EXCERPT PROVIDED |
● ● ● ● ● ● ●

Proof. In Theorem \ref{stalect1}, we take \(A=\emptyset\), i.e., \(A^{c}=S\). Then, we have
\begin{align*} P(\emptyset ) & =1-\mathbb{P}(S)\\ & =1-1=0.\end{align*}
This completes the proof. \(\blacksquare\)
Theorem. We have the following properties.
(i) If events \(A\) and \(B\) satisfy \(A\subseteq B\), then \(\mathbb{P}(A)\leq \mathbb{P}(B)\).
(ii) For each event \(A\), we have \(\mathbb{P}(A)\leq 1\).
Proof. To prove part (i), it is clear to see \(B=A\cup (B\cap A^{c})\) and \(A\cap (B\cap A^{c})=\emptyset\). Therefore, we have
\begin{align*} \mathbb{P}(B) & =\mathbb{P}(A)+\mathbb{P}(B\cap A^{c})\\ & \geq \mathbb{P}(A)\end{align*}
since \(\mathbb{P}(B\cap A^{c})\geq 0\).
To prove part (ii), since \(A\subset S\), using part (i), we have \(\mathbb{P}(A)\leq \mathbb{P}(S)=1\). This completes the proof. \(\blacksquare\)
Theorem. Given any two events \(A\) and \(B\), we have
\[\mathbb{P}(A\cup B)=\mathbb{P}(A)+\mathbb{P}(B)-\mathbb{P}(A\cap B).\]
Proof. Since \(A\cup B=A\cup (A^{c}\cap B)\) is the union of mutually exclusive events, we have \(\mathbb{P}(A\cup B)=\mathbb{P}(A)+\mathbb{P}(A^{c}\cap B)\). Since \(B=(A\cap B)\cup (A^{c}\cap B)\) is a union of mutually exclusive events, we also have \(\mathbb{P}(B)=\mathbb{P}(A\cap B)+\mathbb{P}(A^{c}\cap B)\), i.e., \(\mathbb{P}(A^{c}\cap B)=\mathbb{P}(B)-\mathbb{P}(A\cap B)\). Therefore, we obtain
\begin{align*} \mathbb{P}(A\cup B) & =\mathbb{P}(A)+\mathbb{P}(A^{c}\cap B)\\ & =\mathbb{P}(A)+\mathbb{P}(B)-\mathbb{P}(A\cap B).\end{align*}
This completes the proof. \(\blacksquare\)
Example. A faculty leader was meeting two students in Paris, one arriving by train from Amsterdam and the other arriving by train from Brussels at approximately the same time. Let \(A\) and \(B\) be the events that the trains are on time, respectively. Suppose from past experience we know that \(\mathbb{P}(A)=0.93\), \(\mathbb{P}(B)=0.89\) and \(\mathbb{P}(A\cap B)=0.87\). Then, we have
\begin{align*} \mathbb{P}(A\cup B) & =\mathbb{P}(A)+\mathbb{P}(B)-\mathbb{P}(A\cap B)\\ & =0.93+0.89-0.87=0.95\end{align*}
is the probability that at least one train is on time. \(\sharp\)

● ● ● ● ● ● ●

RECORDS |
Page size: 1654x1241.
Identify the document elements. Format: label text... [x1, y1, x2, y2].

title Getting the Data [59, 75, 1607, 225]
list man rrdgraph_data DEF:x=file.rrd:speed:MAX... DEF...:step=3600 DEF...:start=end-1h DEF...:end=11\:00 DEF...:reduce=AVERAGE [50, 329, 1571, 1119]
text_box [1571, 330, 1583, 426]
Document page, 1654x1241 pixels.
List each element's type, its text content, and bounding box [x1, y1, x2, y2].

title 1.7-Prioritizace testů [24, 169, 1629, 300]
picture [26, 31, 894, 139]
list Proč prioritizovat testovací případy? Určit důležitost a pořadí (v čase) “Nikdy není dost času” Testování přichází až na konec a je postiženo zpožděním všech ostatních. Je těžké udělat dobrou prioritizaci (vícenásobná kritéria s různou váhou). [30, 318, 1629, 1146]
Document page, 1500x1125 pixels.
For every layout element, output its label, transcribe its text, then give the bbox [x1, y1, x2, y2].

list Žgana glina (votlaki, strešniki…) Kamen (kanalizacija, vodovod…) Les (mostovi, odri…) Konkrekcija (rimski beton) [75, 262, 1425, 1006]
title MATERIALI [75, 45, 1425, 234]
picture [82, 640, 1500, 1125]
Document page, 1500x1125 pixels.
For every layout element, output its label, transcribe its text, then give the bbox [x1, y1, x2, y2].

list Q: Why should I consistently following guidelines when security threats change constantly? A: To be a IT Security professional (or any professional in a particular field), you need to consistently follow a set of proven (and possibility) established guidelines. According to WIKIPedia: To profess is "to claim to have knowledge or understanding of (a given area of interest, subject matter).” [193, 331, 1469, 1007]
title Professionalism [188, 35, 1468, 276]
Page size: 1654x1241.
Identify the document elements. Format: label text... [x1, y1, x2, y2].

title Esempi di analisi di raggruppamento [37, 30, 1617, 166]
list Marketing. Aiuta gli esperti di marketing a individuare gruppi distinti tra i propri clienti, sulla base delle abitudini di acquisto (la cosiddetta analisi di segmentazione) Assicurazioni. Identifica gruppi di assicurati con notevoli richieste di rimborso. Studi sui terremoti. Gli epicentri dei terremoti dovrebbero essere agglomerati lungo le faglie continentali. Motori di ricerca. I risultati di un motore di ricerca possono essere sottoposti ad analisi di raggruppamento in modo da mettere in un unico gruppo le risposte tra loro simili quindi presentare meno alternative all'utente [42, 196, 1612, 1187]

● ● ● ● ● ● ●

TASK BRIEF | In the probability excerpt's example about two trains arriving in Paris, what is the probability that at least one train is on time? The material comes from a different source than the probability excerpt.

RESPONSE TO THIS EXERCISE | 0.95